Your assignment. Out of the material that follows, write out exactly the lines from the line with "3: (255, 202)" to the line with "38: (244, 210)", both ends included, and no others.

───── Materials provided ─────

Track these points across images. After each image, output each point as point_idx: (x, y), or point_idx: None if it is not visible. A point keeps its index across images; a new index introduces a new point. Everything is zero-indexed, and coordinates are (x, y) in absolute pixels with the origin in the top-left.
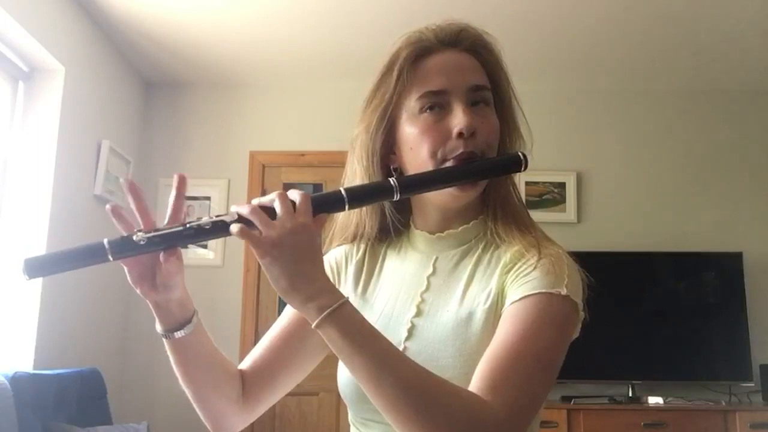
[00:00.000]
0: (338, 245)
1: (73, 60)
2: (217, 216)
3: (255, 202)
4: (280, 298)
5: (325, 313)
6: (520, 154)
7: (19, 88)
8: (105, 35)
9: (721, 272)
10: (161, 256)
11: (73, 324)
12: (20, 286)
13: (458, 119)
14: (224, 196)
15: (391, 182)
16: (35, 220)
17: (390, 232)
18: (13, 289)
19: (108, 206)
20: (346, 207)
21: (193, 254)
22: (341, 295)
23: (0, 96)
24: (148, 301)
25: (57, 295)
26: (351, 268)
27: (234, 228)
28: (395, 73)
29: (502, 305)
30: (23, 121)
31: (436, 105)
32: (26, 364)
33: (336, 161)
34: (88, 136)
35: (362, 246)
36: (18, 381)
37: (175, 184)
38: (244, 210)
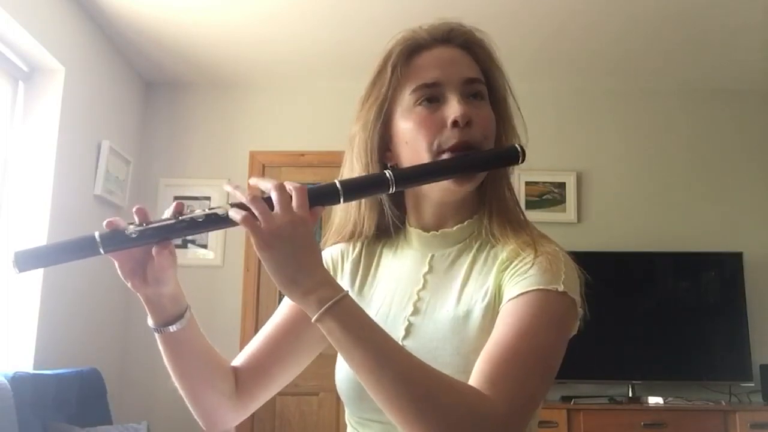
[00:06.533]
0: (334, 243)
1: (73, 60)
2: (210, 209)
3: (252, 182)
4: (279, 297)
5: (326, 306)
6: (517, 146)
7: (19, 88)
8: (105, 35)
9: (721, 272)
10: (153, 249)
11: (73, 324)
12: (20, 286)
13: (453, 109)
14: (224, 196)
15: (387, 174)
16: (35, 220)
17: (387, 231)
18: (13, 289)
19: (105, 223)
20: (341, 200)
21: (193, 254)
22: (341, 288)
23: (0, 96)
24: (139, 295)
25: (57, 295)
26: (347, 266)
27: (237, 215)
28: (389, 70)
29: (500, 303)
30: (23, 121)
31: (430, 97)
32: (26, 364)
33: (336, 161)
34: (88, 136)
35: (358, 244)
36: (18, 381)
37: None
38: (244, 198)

─────
───── Materials provided ─────

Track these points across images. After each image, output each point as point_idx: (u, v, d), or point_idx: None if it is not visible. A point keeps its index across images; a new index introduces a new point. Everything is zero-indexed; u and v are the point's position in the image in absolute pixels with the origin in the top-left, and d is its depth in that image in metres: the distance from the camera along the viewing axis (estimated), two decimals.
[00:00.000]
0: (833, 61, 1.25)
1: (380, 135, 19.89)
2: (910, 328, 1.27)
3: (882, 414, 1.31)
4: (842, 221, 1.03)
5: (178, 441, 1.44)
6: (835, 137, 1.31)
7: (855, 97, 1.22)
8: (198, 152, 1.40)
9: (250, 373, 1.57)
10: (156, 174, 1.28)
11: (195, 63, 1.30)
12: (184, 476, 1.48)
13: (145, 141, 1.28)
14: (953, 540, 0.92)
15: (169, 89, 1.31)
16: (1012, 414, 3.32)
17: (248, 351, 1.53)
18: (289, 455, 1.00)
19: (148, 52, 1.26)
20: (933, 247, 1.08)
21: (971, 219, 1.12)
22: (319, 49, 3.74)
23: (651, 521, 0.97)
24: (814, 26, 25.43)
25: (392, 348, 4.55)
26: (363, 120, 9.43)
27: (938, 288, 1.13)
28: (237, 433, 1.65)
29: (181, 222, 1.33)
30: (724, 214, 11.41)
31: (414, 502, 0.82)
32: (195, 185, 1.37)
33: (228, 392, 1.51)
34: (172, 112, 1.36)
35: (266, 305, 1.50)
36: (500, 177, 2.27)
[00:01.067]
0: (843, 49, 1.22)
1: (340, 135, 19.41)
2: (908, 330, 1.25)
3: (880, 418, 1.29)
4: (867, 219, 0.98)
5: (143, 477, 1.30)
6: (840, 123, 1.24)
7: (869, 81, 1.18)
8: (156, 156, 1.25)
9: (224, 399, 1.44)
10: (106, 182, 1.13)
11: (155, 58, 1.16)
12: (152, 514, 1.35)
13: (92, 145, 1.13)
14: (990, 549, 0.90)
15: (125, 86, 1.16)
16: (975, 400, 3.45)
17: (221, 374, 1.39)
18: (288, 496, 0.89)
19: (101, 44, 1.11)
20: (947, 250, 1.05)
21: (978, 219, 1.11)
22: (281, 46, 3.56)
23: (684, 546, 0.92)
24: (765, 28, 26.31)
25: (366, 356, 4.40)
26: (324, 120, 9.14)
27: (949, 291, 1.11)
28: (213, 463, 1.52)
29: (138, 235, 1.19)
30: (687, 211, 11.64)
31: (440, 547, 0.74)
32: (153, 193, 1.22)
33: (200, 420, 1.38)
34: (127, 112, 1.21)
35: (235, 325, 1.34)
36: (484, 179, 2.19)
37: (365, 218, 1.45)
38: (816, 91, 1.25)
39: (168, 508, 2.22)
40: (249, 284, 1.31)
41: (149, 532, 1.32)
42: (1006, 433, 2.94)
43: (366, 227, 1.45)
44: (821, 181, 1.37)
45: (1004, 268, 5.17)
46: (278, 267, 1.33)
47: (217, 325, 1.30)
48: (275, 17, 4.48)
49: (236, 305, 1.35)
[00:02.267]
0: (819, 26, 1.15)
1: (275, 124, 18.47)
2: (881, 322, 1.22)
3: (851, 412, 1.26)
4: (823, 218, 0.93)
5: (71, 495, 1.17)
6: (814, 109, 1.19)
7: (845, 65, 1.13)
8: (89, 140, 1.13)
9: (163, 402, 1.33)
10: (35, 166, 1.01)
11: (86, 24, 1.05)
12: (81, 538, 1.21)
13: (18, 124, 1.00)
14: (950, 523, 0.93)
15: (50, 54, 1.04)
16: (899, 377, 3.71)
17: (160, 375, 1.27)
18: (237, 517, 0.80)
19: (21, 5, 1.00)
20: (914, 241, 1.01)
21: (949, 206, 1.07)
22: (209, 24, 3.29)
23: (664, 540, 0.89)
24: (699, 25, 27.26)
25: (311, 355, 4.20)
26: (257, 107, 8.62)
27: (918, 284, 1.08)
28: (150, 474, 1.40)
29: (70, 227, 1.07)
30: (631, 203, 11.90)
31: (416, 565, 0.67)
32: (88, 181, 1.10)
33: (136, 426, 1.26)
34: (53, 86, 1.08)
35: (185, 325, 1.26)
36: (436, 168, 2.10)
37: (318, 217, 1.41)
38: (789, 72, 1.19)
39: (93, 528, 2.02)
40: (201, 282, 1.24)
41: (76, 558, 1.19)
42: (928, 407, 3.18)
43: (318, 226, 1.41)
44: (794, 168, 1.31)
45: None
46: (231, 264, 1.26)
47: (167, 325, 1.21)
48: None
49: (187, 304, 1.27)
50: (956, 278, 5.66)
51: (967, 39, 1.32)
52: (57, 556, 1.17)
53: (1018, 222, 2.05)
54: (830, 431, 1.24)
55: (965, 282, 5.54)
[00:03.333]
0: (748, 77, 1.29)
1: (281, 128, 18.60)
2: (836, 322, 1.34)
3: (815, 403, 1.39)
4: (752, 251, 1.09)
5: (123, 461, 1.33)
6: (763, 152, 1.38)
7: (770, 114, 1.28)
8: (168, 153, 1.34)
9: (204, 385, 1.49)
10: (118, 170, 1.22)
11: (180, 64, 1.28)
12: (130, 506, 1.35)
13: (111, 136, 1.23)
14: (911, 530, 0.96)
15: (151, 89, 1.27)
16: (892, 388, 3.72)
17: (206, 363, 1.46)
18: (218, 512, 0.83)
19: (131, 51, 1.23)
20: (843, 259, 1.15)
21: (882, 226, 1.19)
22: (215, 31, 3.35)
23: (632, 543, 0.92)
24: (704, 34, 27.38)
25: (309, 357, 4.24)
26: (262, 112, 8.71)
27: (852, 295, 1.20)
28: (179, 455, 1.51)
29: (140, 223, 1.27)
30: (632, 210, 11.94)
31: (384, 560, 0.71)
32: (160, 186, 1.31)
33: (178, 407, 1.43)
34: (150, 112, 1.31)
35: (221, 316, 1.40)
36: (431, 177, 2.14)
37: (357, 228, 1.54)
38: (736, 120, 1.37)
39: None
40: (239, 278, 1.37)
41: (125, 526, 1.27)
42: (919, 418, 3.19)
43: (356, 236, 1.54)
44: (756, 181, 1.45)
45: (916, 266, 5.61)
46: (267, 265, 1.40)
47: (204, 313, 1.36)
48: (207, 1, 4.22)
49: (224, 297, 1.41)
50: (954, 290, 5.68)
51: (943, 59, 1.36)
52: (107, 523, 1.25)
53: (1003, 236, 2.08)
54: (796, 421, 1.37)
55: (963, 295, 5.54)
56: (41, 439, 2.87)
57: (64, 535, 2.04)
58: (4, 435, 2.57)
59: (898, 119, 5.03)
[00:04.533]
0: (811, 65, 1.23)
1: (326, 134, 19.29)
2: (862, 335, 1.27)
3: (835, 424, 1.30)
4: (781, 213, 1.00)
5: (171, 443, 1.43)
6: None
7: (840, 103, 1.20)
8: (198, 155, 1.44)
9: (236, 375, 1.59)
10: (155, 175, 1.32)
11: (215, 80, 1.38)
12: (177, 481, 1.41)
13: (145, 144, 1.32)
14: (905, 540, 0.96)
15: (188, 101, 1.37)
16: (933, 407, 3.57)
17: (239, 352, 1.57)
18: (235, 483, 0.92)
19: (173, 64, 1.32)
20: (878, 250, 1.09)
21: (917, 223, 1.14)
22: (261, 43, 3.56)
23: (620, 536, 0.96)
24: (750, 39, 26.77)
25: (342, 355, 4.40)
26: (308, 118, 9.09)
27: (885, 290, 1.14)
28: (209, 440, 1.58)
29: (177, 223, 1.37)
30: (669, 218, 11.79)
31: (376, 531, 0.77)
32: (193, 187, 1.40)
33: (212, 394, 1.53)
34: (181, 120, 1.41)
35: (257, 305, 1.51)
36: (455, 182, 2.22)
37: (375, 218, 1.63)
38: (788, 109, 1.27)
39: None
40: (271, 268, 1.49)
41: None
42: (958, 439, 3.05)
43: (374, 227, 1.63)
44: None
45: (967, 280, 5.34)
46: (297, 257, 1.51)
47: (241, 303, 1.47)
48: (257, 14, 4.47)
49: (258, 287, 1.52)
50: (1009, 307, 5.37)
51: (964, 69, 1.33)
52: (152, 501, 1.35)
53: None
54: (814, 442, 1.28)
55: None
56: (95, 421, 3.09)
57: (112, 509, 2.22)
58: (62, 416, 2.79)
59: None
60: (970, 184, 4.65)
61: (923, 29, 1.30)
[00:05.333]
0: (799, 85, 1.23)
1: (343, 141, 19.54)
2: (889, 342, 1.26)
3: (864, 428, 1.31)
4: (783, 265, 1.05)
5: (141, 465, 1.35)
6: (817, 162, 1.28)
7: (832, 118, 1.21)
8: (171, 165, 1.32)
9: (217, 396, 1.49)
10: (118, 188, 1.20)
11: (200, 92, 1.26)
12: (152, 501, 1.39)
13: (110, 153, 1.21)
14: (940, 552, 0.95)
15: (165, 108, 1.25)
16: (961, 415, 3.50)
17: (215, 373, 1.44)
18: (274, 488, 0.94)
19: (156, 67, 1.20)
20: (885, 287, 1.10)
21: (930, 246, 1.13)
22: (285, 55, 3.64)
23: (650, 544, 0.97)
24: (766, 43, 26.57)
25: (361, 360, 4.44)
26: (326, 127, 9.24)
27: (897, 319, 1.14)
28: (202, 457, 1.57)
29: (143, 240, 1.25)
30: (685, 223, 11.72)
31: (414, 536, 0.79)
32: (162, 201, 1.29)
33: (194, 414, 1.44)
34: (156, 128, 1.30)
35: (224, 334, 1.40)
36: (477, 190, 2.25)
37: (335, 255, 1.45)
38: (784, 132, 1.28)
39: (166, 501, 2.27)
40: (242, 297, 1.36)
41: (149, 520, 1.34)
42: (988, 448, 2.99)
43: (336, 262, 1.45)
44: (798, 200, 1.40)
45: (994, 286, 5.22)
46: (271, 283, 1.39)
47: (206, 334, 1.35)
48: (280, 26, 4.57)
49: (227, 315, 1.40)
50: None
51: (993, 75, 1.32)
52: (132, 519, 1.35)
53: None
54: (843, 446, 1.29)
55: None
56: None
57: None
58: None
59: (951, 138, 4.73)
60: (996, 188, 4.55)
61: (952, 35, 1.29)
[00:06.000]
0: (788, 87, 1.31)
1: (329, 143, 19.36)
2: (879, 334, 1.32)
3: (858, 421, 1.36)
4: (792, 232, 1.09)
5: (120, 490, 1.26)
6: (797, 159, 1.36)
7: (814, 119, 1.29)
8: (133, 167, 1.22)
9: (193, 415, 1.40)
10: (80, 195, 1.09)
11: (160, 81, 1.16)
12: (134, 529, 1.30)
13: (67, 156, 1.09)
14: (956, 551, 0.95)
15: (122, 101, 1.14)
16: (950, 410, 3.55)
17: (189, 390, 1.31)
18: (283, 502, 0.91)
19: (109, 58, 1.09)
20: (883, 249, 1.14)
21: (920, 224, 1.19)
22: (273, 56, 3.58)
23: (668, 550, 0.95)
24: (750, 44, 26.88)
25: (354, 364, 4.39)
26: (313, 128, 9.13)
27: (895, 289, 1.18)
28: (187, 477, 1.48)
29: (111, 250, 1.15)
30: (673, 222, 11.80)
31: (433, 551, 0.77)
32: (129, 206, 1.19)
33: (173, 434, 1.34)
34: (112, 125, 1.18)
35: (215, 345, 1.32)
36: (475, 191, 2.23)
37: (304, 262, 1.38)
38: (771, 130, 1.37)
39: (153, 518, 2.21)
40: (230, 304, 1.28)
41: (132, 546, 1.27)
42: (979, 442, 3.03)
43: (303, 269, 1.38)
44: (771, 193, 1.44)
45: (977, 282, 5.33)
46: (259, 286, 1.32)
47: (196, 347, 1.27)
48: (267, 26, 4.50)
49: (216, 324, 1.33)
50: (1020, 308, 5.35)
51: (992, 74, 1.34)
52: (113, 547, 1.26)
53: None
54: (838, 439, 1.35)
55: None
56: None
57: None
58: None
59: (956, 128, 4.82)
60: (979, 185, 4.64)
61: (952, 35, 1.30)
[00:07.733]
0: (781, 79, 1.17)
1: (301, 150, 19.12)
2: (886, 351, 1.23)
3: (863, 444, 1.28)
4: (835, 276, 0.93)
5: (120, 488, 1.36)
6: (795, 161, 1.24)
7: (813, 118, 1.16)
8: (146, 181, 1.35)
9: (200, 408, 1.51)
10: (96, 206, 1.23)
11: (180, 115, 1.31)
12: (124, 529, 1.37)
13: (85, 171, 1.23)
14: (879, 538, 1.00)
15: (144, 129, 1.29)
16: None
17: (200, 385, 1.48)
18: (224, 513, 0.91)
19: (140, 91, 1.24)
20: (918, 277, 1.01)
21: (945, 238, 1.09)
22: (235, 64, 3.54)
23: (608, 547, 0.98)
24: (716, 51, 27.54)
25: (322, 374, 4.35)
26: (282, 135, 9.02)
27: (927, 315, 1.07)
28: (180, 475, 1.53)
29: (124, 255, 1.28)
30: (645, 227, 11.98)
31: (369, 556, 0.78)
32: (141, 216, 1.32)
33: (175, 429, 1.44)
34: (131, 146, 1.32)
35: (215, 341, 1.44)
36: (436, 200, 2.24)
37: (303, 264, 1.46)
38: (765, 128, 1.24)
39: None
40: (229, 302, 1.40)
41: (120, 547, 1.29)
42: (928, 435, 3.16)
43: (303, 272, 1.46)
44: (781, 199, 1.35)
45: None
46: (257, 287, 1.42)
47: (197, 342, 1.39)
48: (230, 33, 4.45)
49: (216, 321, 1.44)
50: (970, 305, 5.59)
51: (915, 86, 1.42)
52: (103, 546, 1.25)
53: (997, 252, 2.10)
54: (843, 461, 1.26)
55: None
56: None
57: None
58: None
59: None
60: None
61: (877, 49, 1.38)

─────

Answer section.
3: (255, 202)
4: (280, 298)
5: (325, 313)
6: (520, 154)
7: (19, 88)
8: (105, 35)
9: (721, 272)
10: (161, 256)
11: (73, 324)
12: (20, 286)
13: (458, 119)
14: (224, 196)
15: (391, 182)
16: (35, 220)
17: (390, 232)
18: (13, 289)
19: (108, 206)
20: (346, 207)
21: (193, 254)
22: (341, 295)
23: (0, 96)
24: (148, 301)
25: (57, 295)
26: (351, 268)
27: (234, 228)
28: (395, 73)
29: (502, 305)
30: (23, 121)
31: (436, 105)
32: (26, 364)
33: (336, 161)
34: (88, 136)
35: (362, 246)
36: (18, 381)
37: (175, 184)
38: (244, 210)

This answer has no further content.